**What is being asked**
Each line of the records that holds "Left" should be shown in full.

**Data extract**
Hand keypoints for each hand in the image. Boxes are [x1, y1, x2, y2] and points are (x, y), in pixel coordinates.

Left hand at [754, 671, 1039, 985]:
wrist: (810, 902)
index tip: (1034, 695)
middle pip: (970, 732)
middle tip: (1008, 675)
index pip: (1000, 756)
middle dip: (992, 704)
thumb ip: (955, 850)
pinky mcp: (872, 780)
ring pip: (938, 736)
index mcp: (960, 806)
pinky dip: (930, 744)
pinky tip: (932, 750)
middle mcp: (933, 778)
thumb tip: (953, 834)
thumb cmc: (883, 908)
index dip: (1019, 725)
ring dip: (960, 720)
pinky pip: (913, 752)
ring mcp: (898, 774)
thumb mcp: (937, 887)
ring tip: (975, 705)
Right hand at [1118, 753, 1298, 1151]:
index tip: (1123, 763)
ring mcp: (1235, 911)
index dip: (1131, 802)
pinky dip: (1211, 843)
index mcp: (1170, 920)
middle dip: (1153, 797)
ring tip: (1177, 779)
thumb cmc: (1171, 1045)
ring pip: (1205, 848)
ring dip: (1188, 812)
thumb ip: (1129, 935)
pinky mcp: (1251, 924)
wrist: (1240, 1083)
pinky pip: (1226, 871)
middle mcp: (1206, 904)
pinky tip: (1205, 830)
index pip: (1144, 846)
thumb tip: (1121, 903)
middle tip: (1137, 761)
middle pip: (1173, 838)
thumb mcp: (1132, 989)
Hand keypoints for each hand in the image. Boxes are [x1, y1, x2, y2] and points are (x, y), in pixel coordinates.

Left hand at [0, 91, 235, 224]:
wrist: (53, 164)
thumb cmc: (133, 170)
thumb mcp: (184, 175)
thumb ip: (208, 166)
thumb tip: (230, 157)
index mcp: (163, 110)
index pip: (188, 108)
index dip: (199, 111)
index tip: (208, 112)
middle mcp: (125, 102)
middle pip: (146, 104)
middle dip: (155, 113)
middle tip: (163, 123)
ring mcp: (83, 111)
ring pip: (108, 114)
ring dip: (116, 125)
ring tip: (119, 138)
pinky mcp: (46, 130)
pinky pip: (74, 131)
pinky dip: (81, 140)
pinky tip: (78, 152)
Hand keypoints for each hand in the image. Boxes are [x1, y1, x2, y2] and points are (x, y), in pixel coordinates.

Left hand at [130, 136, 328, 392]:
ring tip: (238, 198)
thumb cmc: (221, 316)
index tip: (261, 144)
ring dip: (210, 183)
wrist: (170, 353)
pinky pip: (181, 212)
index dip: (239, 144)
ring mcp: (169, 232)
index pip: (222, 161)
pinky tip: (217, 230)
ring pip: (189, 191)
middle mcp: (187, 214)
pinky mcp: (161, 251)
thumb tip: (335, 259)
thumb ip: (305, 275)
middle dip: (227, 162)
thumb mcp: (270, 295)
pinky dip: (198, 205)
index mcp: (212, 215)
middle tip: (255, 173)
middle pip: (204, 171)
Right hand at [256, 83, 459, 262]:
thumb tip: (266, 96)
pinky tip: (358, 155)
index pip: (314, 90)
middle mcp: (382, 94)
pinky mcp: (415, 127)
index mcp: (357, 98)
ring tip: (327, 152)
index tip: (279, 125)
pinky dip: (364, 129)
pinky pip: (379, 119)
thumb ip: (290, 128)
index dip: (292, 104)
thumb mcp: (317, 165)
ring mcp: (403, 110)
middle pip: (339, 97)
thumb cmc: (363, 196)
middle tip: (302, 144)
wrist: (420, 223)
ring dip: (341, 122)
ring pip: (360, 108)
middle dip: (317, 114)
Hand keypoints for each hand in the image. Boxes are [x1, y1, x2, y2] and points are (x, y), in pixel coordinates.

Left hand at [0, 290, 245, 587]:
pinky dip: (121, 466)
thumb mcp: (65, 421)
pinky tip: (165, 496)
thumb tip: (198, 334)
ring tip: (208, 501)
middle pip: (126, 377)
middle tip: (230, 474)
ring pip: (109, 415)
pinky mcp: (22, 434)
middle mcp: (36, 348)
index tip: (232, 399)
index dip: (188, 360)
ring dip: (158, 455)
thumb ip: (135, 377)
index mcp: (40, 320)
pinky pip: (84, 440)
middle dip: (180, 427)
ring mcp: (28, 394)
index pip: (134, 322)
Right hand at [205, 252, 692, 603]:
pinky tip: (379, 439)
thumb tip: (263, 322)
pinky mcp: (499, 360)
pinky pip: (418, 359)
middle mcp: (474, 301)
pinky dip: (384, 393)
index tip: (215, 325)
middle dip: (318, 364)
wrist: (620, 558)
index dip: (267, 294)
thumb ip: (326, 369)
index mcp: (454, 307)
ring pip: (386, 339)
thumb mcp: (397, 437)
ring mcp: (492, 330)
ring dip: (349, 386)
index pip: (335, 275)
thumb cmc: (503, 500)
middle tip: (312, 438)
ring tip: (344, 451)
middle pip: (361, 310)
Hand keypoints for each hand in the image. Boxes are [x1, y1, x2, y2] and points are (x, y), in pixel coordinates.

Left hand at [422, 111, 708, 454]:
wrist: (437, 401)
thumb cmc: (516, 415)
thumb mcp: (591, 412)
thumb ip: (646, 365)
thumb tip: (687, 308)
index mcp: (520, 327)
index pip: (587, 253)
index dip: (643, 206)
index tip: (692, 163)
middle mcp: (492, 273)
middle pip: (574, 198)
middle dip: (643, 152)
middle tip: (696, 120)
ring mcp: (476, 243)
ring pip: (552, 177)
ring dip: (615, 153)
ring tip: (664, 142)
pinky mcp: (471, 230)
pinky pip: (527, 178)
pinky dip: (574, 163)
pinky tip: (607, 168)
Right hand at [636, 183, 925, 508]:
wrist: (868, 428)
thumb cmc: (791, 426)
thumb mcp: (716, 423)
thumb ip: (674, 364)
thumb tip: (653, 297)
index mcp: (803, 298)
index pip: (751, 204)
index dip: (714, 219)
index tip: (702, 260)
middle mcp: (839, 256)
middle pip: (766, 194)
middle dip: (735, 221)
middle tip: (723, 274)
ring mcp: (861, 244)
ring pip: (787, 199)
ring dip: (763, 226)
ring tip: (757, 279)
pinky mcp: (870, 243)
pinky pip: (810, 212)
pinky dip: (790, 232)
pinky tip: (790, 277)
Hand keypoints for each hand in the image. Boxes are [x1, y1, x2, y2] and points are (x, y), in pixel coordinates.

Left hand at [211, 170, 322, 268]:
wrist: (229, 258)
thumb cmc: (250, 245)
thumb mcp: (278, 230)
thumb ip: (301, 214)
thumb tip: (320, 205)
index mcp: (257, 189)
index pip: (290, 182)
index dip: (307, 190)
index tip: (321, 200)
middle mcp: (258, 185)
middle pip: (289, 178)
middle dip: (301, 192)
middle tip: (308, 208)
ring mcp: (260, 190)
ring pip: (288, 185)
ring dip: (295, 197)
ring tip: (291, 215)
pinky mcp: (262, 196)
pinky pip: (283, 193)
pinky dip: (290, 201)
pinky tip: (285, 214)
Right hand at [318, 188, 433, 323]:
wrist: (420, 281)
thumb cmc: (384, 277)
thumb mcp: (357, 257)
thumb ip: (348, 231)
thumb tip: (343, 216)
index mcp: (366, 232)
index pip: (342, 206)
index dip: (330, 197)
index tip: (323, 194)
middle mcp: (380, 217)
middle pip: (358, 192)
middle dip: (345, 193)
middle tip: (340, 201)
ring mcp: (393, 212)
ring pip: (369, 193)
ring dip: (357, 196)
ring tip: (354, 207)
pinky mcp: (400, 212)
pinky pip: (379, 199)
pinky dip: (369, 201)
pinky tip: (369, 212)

**Expected output**
Left hand at [754, 671, 1039, 985]:
Left hand at [0, 91, 235, 224]:
Left hand at [130, 136, 328, 392]:
Left hand at [0, 290, 245, 587]:
Left hand at [422, 111, 708, 454]:
Left hand at [211, 170, 322, 268]:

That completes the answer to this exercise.